[Stored data entries]
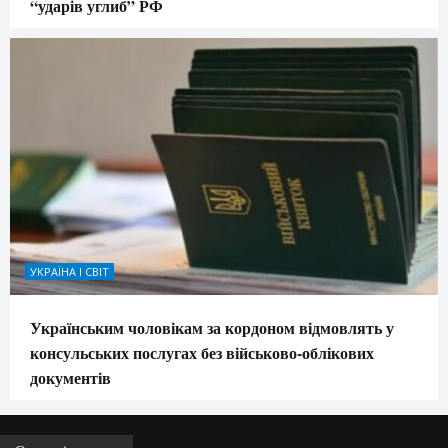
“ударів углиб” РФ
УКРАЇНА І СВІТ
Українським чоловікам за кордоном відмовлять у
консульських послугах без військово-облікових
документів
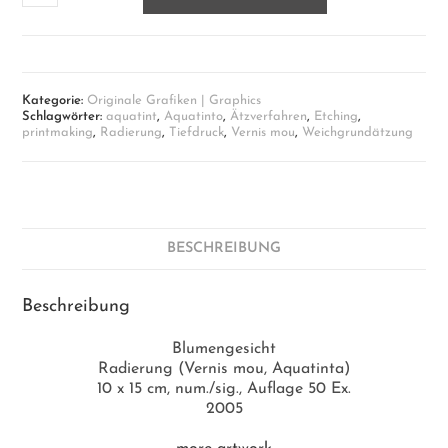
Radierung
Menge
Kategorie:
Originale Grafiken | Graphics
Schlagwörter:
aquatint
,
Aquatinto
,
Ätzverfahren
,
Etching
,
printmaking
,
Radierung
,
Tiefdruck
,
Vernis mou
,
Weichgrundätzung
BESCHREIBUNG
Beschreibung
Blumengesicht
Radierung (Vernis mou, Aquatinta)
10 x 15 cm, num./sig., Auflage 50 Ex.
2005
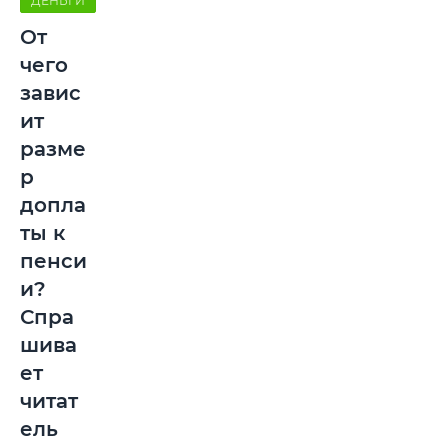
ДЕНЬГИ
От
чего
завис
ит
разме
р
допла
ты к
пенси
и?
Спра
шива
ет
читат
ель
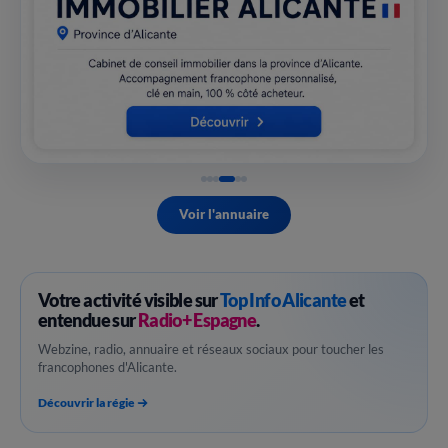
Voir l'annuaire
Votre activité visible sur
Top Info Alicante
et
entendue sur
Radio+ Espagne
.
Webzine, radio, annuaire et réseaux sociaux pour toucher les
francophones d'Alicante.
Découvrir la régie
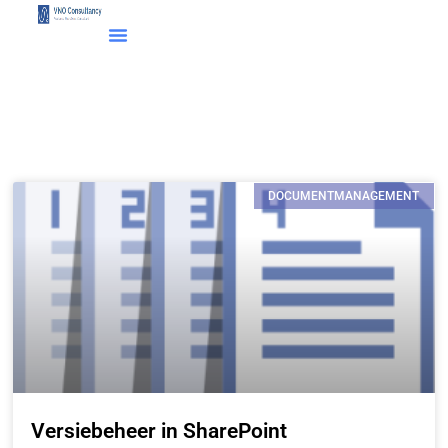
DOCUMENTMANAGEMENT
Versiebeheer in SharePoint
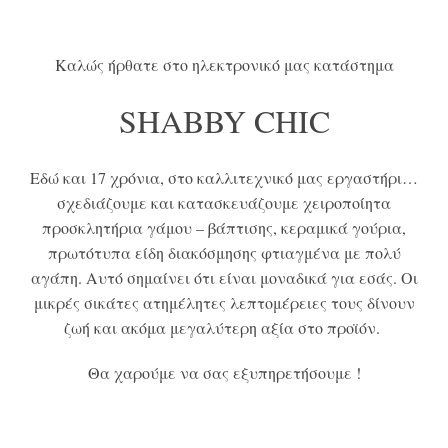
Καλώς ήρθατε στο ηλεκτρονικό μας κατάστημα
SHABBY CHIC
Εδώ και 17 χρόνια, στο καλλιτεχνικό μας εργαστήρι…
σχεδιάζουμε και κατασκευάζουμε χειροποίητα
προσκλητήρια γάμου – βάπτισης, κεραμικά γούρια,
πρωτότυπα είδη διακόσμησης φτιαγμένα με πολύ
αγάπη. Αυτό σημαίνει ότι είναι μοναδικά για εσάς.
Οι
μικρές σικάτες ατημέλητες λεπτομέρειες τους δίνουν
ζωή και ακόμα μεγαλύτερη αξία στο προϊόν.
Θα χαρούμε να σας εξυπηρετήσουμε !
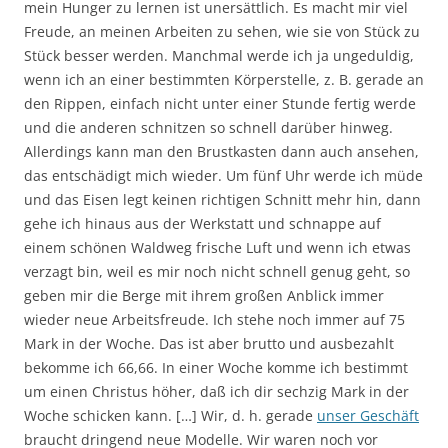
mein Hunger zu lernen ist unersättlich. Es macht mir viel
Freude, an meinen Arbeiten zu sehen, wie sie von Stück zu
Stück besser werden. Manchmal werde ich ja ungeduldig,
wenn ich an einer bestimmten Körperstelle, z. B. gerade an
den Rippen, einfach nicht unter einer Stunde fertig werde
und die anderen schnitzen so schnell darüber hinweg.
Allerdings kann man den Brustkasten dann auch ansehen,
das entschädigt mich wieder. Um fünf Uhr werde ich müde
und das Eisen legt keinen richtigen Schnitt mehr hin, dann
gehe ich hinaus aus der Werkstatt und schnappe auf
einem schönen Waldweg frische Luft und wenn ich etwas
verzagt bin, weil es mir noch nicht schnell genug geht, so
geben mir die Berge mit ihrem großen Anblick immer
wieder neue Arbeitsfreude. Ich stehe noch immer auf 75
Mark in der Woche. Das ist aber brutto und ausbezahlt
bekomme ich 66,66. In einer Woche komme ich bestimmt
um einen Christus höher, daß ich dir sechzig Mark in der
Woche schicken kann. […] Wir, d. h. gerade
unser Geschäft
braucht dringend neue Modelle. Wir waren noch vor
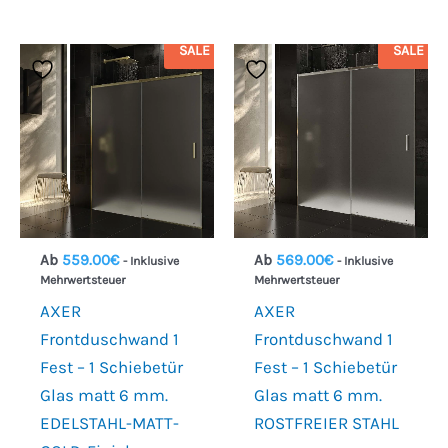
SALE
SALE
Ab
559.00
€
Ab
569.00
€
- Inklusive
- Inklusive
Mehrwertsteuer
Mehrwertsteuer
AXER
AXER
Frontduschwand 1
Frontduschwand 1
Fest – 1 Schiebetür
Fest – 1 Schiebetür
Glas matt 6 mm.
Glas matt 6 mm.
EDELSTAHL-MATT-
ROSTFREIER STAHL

--

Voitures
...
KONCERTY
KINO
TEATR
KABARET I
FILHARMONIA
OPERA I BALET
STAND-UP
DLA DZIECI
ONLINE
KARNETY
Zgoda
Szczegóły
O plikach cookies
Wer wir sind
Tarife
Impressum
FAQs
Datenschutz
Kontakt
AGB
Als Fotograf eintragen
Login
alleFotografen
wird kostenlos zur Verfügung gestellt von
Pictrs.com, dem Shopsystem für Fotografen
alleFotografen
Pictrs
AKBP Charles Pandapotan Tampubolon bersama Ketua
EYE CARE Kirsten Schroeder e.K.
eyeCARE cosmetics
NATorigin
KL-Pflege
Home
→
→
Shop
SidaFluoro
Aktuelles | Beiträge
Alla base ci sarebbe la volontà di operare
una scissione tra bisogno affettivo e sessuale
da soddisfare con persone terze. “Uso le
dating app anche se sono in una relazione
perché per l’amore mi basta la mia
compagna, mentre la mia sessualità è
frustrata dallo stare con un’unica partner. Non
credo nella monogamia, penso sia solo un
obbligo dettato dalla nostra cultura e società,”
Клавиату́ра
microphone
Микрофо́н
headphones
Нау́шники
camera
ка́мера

### Directions
Print, word for word, the lines above that run from the line containing "μικρές σικάτες ατημέλητες" to the line containing "und das Eisen", both included. Keep the pictures out.

### Answer area
μικρές σικάτες ατημέλητες λεπτομέρειες τους δίνουν
ζωή και ακόμα μεγαλύτερη αξία στο προϊόν.
Θα χαρούμε να σας εξυπηρετήσουμε !
mein Hunger zu lernen ist unersättlich. Es macht mir viel
Freude, an meinen Arbeiten zu sehen, wie sie von Stück zu
Stück besser werden. Manchmal werde ich ja ungeduldig,
wenn ich an einer bestimmten Körperstelle, z. B. gerade an
den Rippen, einfach nicht unter einer Stunde fertig werde
und die anderen schnitzen so schnell darüber hinweg.
Allerdings kann man den Brustkasten dann auch ansehen,
das entschädigt mich wieder. Um fünf Uhr werde ich müde
und das Eisen legt keinen richtigen Schnitt mehr hin, dann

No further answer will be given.